Chengdu, the capital city of Sichuan province, where Sichuan Airlines has its hub, became a key beneficiary of these developments. Today, more than half of the Fortune Global 500 companies have established branches in Chengdu, a testimony to the city's economic strength.
According to 2017 statistics, Chengdu Shuangliu International Airport's passenger numbers reached 49.8 million, making it China's fourth-busiest airport, and first in central and western China.
Riding on the wave of Chengdu's economic development, Sichuan Airlines' strategic emphasis on safety and service allowed the airline to withstand strong domestic competition, says Zhang Wei, the airline's director of services and marketing.
"Our heavy investment in the highest safety measures is partly due to our location," Zhang says. Sichuan Airlines operates a clustered network of routes across central and western China, including many remote and mountainous regions.
"Many airports in mountainous regions have far stricter safety requirements for airlines' technology and pilots' skills. Our strategic investment in properly serving these airports helped us to build up safety expertise," says Zhang.
One such example is Lhasa Kongga International Airport, the airport serving Lhasa, the capital city of the Tibet autonomous region, a mountainous area known for its harsh and rugged terrain. Located 3,600 meters above sea level, Lhasa Kongga International Airport is one of the highest airports in the world.
In 2017, Sichuan Airlines was ranked the world's 22nd safest airline by the Germany-based Jet Airliner Crash Data Evaluation Centre. According to this ranking, it is the fourth-safest Chinese airline, after Hong Kong-based Cathay Pacific, Taiwan's EVA Air and Haikou-based Hainan Airlines.
Sichuan Airlines' emphasis on service, meanwhile, derives from the fact that a higher proportion of visitors to Sichuan travel for tourism purposes, compared with bigger business hubs such as Beijing and Shanghai. For tourists, experience is the key, and this emphasis on service across the Sichuan region greatly affected on Sichuan Airlines' corporate culture.
As Sichuan's travel links with overseas destinations increased, Sichuan Airlines also increasingly developed international flights. Its first route was launched between Chengdu and Melbourne, Australia, in 2012. Today, more than 40 of the airline's 270 flight routes are international.
"Operating international flights was a steep learning curve," says Zhang. Behind this seemingly easy step was a whole series of actions, including purchasing planes that could accommodate long-haul flights, gaining an understanding of International Civil Aviation Organization standards and building a professional human resources team capable of serving internationally traveling customers.
In the Schengen region, Sichuan Airlines picked Prague as its first destination due to the growing popularity of the Czech Republic for Chinese visitors, says Zhang.
This surge in visitor numbers happened mostly after the Czech Republic joined Schengen in 2007, which conveniently allowed Chinese visitors to include it in their package tours across multiple European cities.

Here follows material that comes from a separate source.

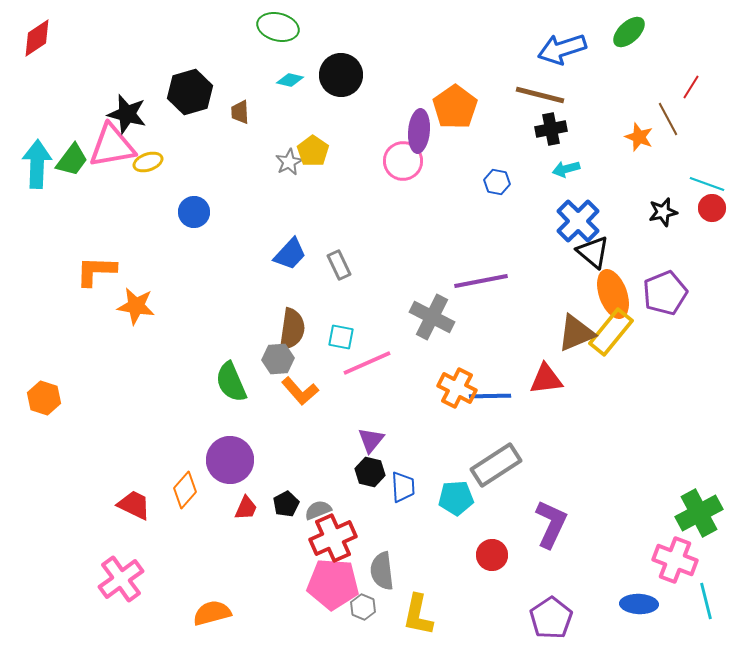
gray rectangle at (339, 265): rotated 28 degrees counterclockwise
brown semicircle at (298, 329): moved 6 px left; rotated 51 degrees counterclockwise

Prague's profile in Chinese tourists' minds received another boost when it was featured in the popular 2015 Chinese romance drama Somewhere Only We Know. In more recent years, initiatives such as the launch of Chinese payment platforms Alipay and UnionPay in many Prague luxury shops have helped to attract Chinese shoppers.

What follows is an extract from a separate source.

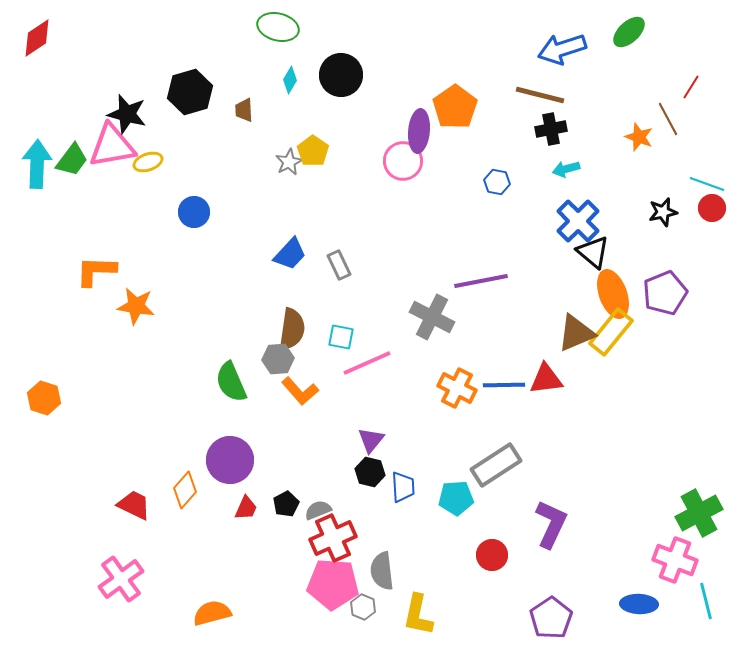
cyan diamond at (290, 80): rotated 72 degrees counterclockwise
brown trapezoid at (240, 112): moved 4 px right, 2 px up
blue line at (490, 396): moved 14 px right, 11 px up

In 2016, the number of Chinese tourists visiting the Czech Republic reached nearly 300,000, a big increase, considering that before 2007 the total was so small that no recorded figures existed.
Looking to the future, Zhang says plans are in the pipeline to launch more Europe flights this year, to locations including Zurich and Copenhagen. "In particular, as 2018 is China-EU Tourism Year, we want to make the most of growing traveler numbers to continue adding more European flights, and continue our journey of international expansion."